There may be misconceptions among customers that by purchasing the NFT associated with the underlying digital / physical assets, they are buying not only the token but also the product itself. In most cases, a cryptographic “hash” (identifier) will be associated with the token on the blockchain; the products themselves do not exist on the blockchain.
What is the size of the NFT market?
Since its launch in 2018, the then $ 41 million industry has almost doubled every year. The market segment, which is already $ 338 million by 2020, could reach $ 710 million by 2021, according to some research. Its rapid development and huge interest is helping the expansion of online marketplaces. Weekly projects open up new directions for development, attracting more and more investors and users. New projects appear weekly, which attracts more and more investors and users.
Possibilities of NFTs in the future
Non-fungible tokens are also meant to revolutionize the market for tokenization of certificates, attestations, diplomas, and digital IDs.
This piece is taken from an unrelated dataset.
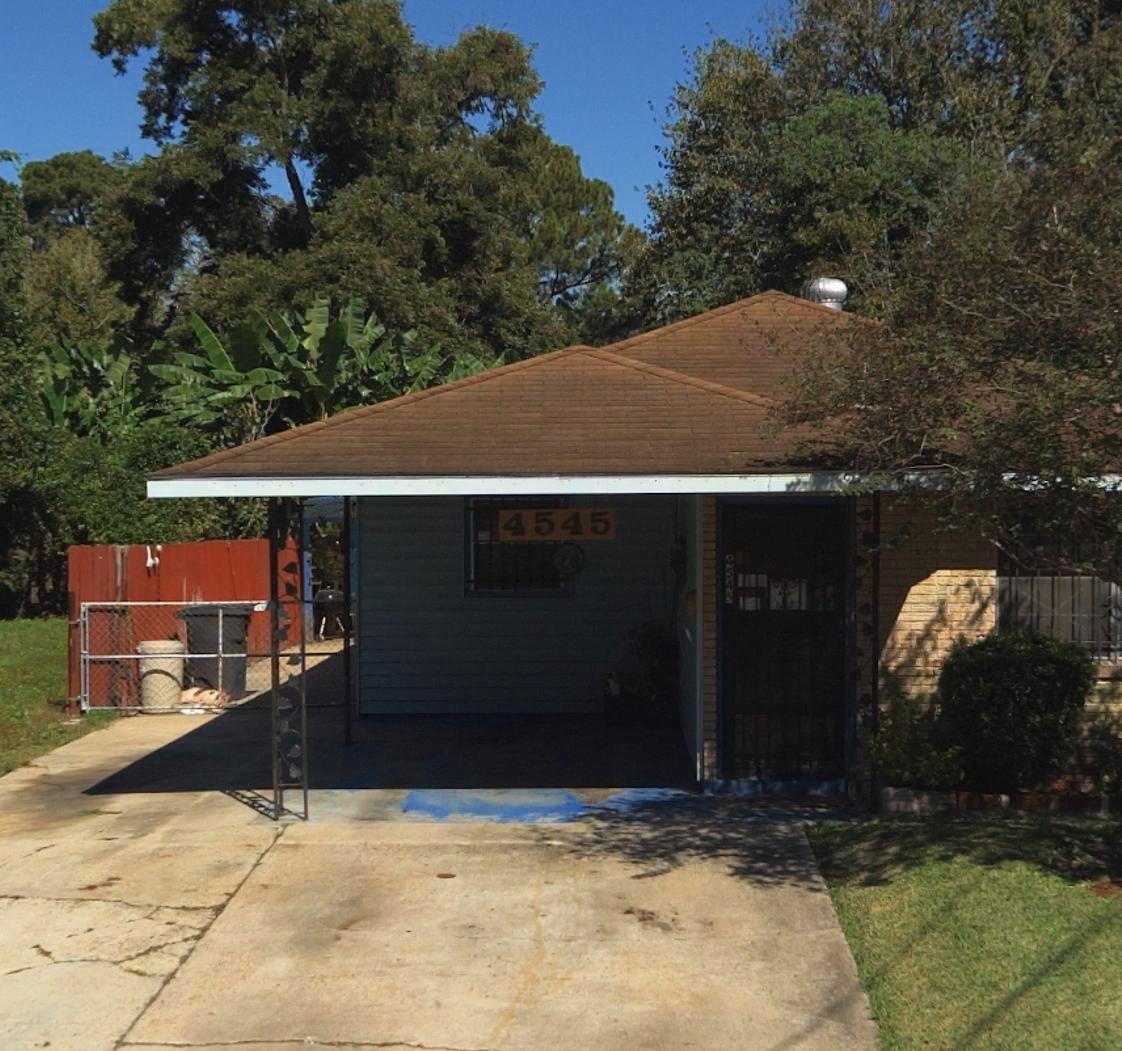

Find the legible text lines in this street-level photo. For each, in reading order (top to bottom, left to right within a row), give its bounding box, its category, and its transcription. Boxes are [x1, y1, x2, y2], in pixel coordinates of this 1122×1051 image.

[500, 510, 613, 536] StreetNumber: 4545
[725, 555, 734, 604] StreetNumber: 4545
With their help, we can tokenize almost anything that is unique, digitally representative, identifiable, transferable, but not copyable
They certainly have a bright future, we could use them in votes, in elections to eliminate fraud and to transform democracy. Through improved loyalty programs, they can help organizations get to know their customers better. And customers can use it for a better warranty and licensing experience, directly managing the exchange of their personal information for products and services. They could also be of great use for insurance, travel, concert tickets these days. Long and complicated bureaucratic processes can also be easily replaced by a token representing ownership of a property.
It has now become accepted mainly because of its usability in the digital space, but this technological innovation is sure to conquer new areas in the future.